-- Given entries follows --

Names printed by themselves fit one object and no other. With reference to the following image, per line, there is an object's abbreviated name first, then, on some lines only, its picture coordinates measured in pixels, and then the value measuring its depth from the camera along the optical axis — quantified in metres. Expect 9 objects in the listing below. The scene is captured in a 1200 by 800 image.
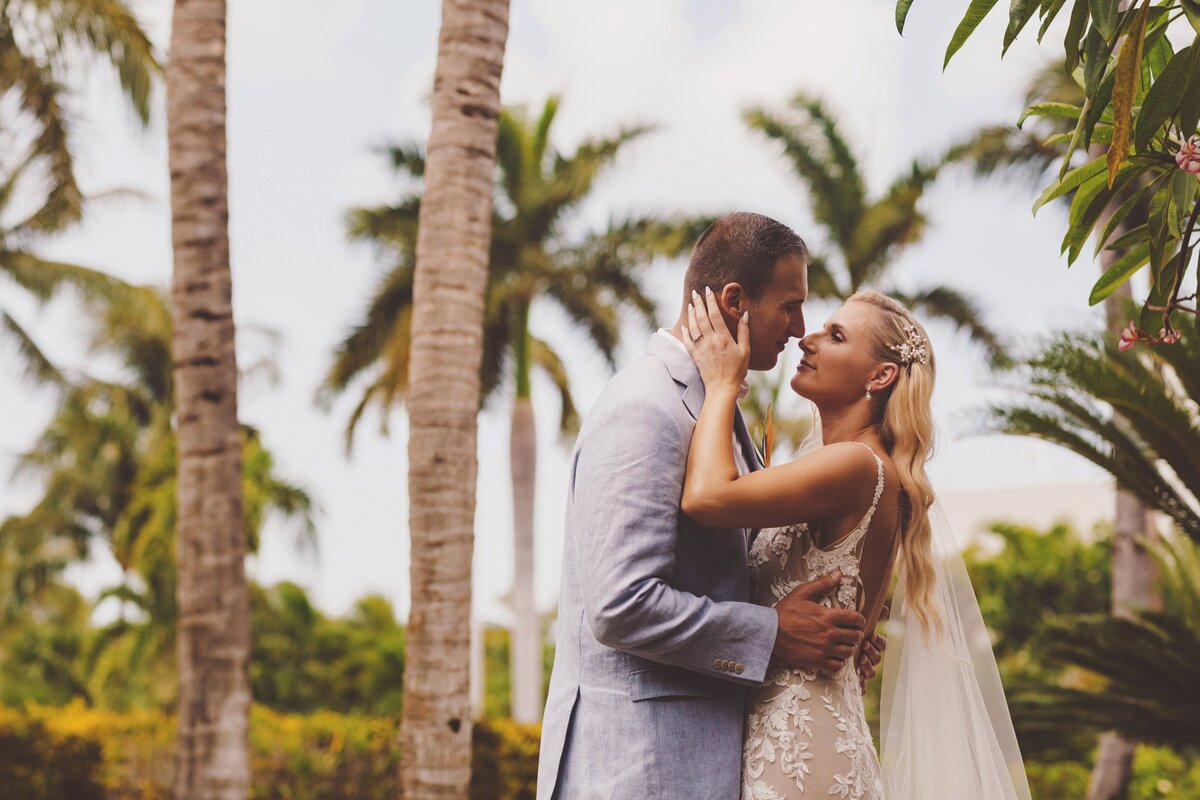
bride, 2.86
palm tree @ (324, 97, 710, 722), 21.02
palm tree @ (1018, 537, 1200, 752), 8.65
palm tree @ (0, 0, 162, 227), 13.18
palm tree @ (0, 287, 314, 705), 18.83
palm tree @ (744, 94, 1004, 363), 20.39
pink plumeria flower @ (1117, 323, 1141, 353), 3.35
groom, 2.67
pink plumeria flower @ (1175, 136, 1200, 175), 3.05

-- Given entries concluded --

» **Exercise requirements**: What is wanted is an exact repeat of the lines from the one with "palm tree @ (1018, 537, 1200, 752), 8.65" through the last line of the listing above, and no other text.

» **Response to this exercise**:
palm tree @ (1018, 537, 1200, 752), 8.65
palm tree @ (0, 0, 162, 227), 13.18
palm tree @ (0, 287, 314, 705), 18.83
palm tree @ (744, 94, 1004, 363), 20.39
pink plumeria flower @ (1117, 323, 1141, 353), 3.35
groom, 2.67
pink plumeria flower @ (1175, 136, 1200, 175), 3.05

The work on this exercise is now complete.